# YOUR ASSIGNMENT
Word for word and without images, reproduce the listing that follows.

# EXCERPTED DATA
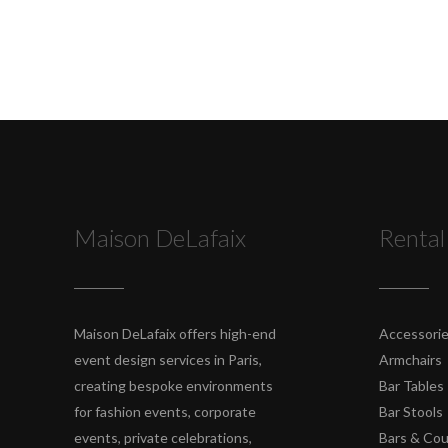
Maison DeLafaix
Rental
Maison DeLafaix offers high-end
Accessori
event design services in Paris,
Armchairs
creating bespoke environments
Bar Tables
for fashion events, corporate
Bar Stools
events, private celebrations,
Bars & Co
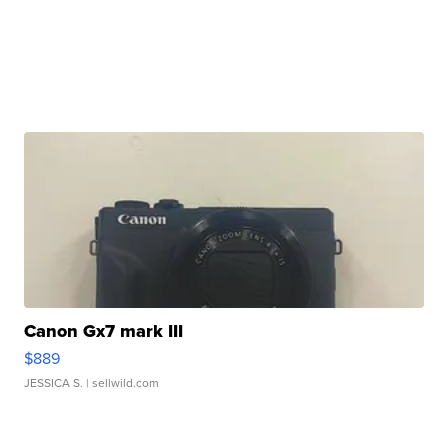
Canon Gx7 mark III
$889
JESSICA S.
| sellwild.com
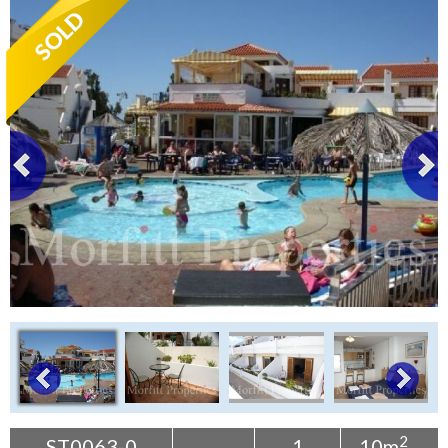
Tenerife Rentals
Contact
2
ST0063-0
1
10m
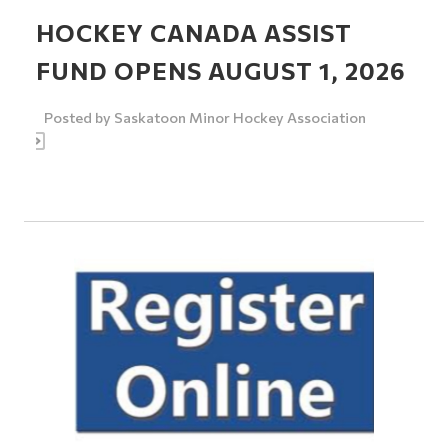
HOCKEY CANADA ASSIST
FUND OPENS AUGUST 1, 2026
Posted by
Saskatoon Minor Hockey Association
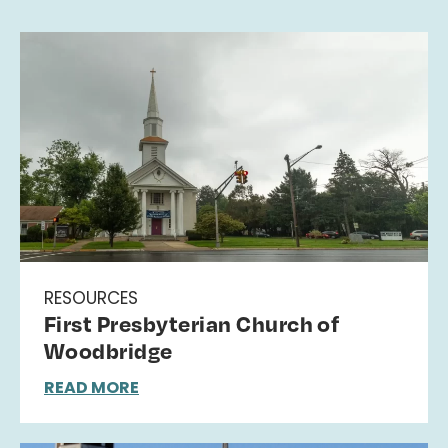
RESOURCES
First Presbyterian Church of
Woodbridge
READ MORE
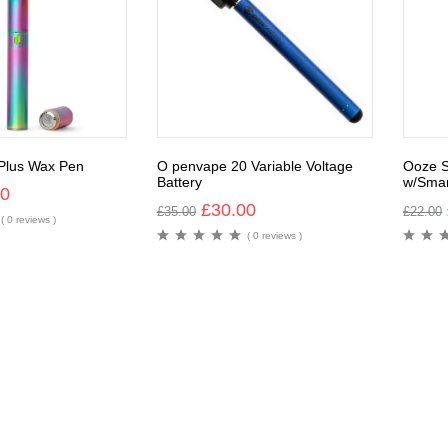
 Plus Wax Pen
O penvape 20 Variable Voltage
Ooze S
Battery
w/Smar
00
£
30.00
£
35.00
£
22.00
( 0 reviews )
( 0 reviews )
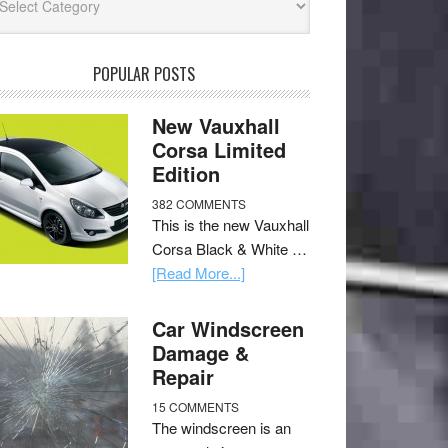
POPULAR POSTS
New Vauxhall
Corsa Limited
Edition
382 COMMENTS
This is the new Vauxhall
Corsa Black & White …
[Read More...]
Car Windscreen
Damage &
Repair
15 COMMENTS
The windscreen is an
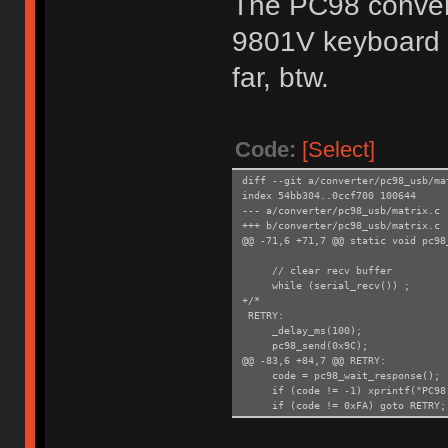
The PC98 convert
9801V keyboard
far, btw.
Code:
[Select]
diff --git a/converter/pc98_usb/ma
index 54bb304..0ccf700 100644
--- a/converter/pc98_usb/matrix.c
+++ b/converter/pc98_usb/matrix.c
@@ -71,6 +71,7 @@ static void pc98
// clear recv buffer
while (serial_recv()) ;
+/*
RETRY:
_delay_ms(100);
pc98_send(0x9C);
@@ -83,6 +84,7 @@ RETRY:
code = pc98_wait_response();
if (code != -1) xprintf("PC98: 
if (code != 0xFA) goto RETRY;
+*/
}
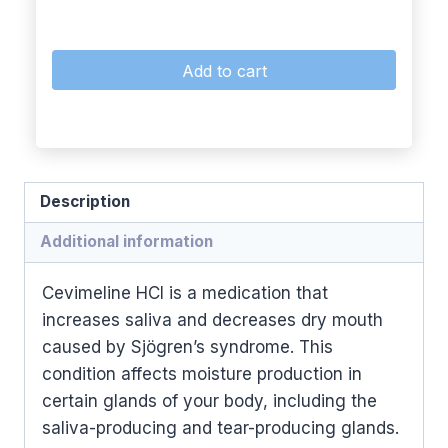
Add to cart
Description
Additional information
Cevimeline HCl is a medication that
increases saliva and decreases dry mouth
caused by Sjögren’s syndrome. This
condition affects moisture production in
certain glands of your body, including the
saliva-producing and tear-producing glands.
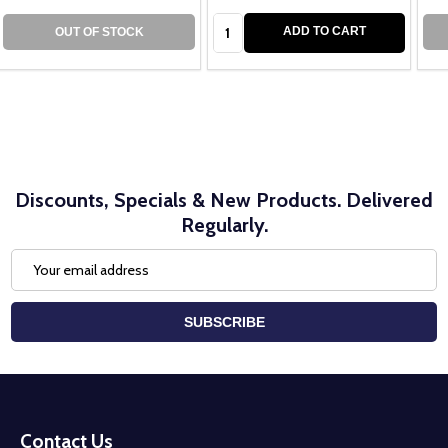
Quantity:
ADD TO CART
OUT OF STOCK
Discounts, Specials & New Products. Delivered
Regularly.
Email
Address
SUBSCRIBE
Footer
Start
Contact Us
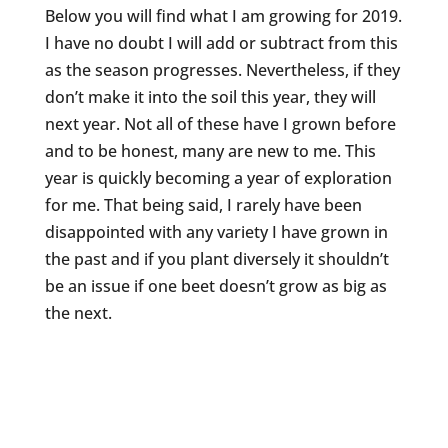
Below you will find what I am growing for 2019.
I have no doubt I will add or subtract from this
as the season progresses. Nevertheless, if they
don’t make it into the soil this year, they will
next year. Not all of these have I grown before
and to be honest, many are new to me. This
year is quickly becoming a year of exploration
for me. That being said, I rarely have been
disappointed with any variety I have grown in
the past and if you plant diversely it shouldn’t
be an issue if one beet doesn’t grow as big as
the next.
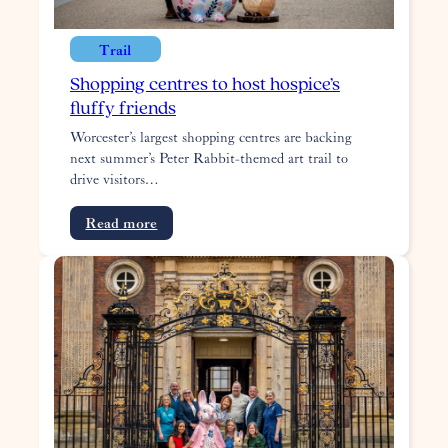
Trail
Shopping centres to host hospice’s
fluffy friends
Worcester’s largest shopping centres are backing
next summer’s Peter Rabbit-themed art trail to
drive visitors…
:
Read more
Shopping
centres
to
host
hospice’s
fluffy
friends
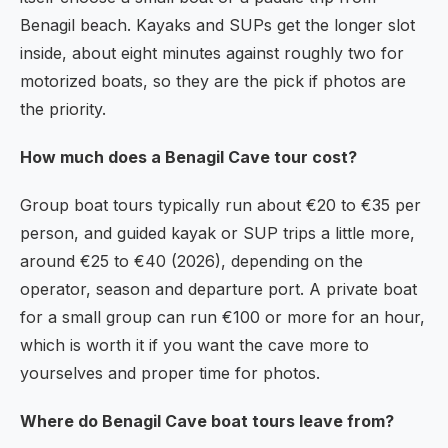
Benagil beach. Kayaks and SUPs get the longer slot
inside, about eight minutes against roughly two for
motorized boats, so they are the pick if photos are
the priority.
How much does a Benagil Cave tour cost?
Group boat tours typically run about €20 to €35 per
person, and guided kayak or SUP trips a little more,
around €25 to €40 (2026), depending on the
operator, season and departure port. A private boat
for a small group can run €100 or more for an hour,
which is worth it if you want the cave more to
yourselves and proper time for photos.
Where do Benagil Cave boat tours leave from?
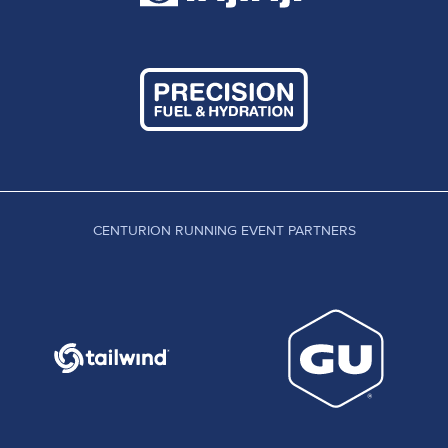
CENTURION RUNNING EVENT PARTNERS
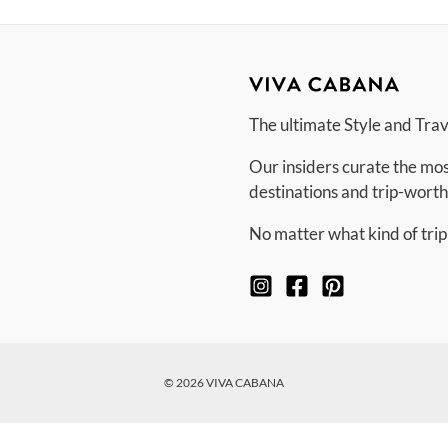
The ultimate Style and Tra
Our insiders curate the mos
destinations and trip-worth
No matter what kind of trip
© 2026 VIVA CABANA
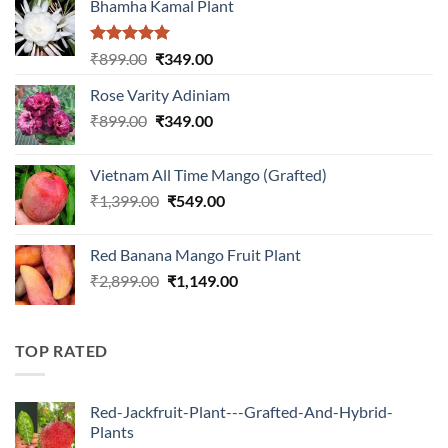
Bhamha Kamal Plant
Rated
5.00
Original
Current
₹
899.00
₹
349.00
out of 5
price
price
Rose Varity Adiniam
was:
is:
Original
Current
₹
899.00
₹899.00.
₹
349.00
₹349.00.
price
price
was:
is:
Vietnam All Time Mango (Grafted)
₹899.00.
₹349.00.
Original
Current
₹
1,399.00
₹
549.00
price
price
was:
is:
Red Banana Mango Fruit Plant
₹1,399.00.
₹549.00.
Original
Current
₹
2,899.00
₹
1,149.00
price
price
was:
is:
₹2,899.00.
₹1,149.00.
TOP RATED
Red-Jackfruit-Plant---Grafted-And-Hybrid-
Plants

# TASK SOLUTION
Maison DeLafaix
Rental
Maison DeLafaix offers high-end
Accessori
event design services in Paris,
Armchairs
creating bespoke environments
Bar Tables
for fashion events, corporate
Bar Stools
events, private celebrations,
Bars & Co
Canon Gx7 mark III
$889
JESSICA S.
| sellwild.com
Tenerife Rentals
Contact
2
ST0063-0
1
10m
HOCKEY CANADA ASSIST
FUND OPENS AUGUST 1, 2026
Posted by
Saskatoon Minor Hockey Association
RESOURCES
First Presbyterian Church of
Woodbridge
READ MORE
 Plus Wax Pen
O penvape 20 Variable Voltage
Ooze S
Battery
w/Smar
00
£
30.00
£
35.00
£
22.00
( 0 reviews )
( 0 reviews )
POPULAR POSTS
New Vauxhall
Corsa Limited
Edition
382 COMMENTS
This is the new Vauxhall
Corsa Black & White …
[Read More...]
Car Windscreen
Damage &
Repair
15 COMMENTS
The windscreen is an
The PC98 convert
9801V keyboard
far, btw.
Code:
[Select]
diff --git a/converter/pc98_usb/ma
index 54bb304..0ccf700 100644
--- a/converter/pc98_usb/matrix.c
+++ b/converter/pc98_usb/matrix.c
@@ -71,6 +71,7 @@ static void pc98
// clear recv buffer
while (serial_recv()) ;
+/*
RETRY:
_delay_ms(100);
pc98_send(0x9C);
@@ -83,6 +84,7 @@ RETRY:
code = pc98_wait_response();
if (code != -1) xprintf("PC98: 
if (code != 0xFA) goto RETRY;
+*/
}
Add to cart
Description
Additional information
Cevimeline HCl is a medication that
increases saliva and decreases dry mouth
caused by Sjögren’s syndrome. This
condition affects moisture production in
certain glands of your body, including the
saliva-producing and tear-producing glands.
Quantity:
ADD TO CART
OUT OF STOCK
Discounts, Specials & New Products. Delivered
Regularly.
Email
Address
SUBSCRIBE
Footer
Start
Contact Us
Below you will find what I am growing for 2019.
I have no doubt I will add or subtract from this
as the season progresses. Nevertheless, if they
don’t make it into the soil this year, they will
next year. Not all of these have I grown before
and to be honest, many are new to me. This
year is quickly becoming a year of exploration
for me. That being said, I rarely have been
disappointed with any variety I have grown in
the past and if you plant diversely it shouldn’t
be an issue if one beet doesn’t grow as big as
the next.
Trail
Shopping centres to host hospice’s
fluffy friends
Worcester’s largest shopping centres are backing
next summer’s Peter Rabbit-themed art trail to
drive visitors…
:
Read more
Shopping
centres
to
host
hospice’s
fluffy
friends
Benagil beach. Kayaks and SUPs get the longer slot
inside, about eight minutes against roughly two for
motorized boats, so they are the pick if photos are
the priority.
How much does a Benagil Cave tour cost?
Group boat tours typically run about €20 to €35 per
person, and guided kayak or SUP trips a little more,
around €25 to €40 (2026), depending on the
operator, season and departure port. A private boat
for a small group can run €100 or more for an hour,
which is worth it if you want the cave more to
yourselves and proper time for photos.
Where do Benagil Cave boat tours leave from?
CENTURION RUNNING EVENT PARTNERS
The ultimate Style and Tra
Our insiders curate the mos
destinations and trip-worth
No matter what kind of trip
© 2026 VIVA CABANA
Bhamha Kamal Plant
Rated
5.00
Original
Current
₹
899.00
₹
349.00
out of 5
price
price
Rose Varity Adiniam
was:
is:
Original
Current
₹
899.00
₹899.00.
₹
349.00
₹349.00.
price
price
was:
is:
Vietnam All Time Mango (Grafted)
₹899.00.
₹349.00.
Original
Current
₹
1,399.00
₹
549.00
price
price
was:
is:
Red Banana Mango Fruit Plant
₹1,399.00.
₹549.00.
Original
Current
₹
2,899.00
₹
1,149.00
price
price
was:
is:
₹2,899.00.
₹1,149.00.
TOP RATED
Red-Jackfruit-Plant---Grafted-And-Hybrid-
Plants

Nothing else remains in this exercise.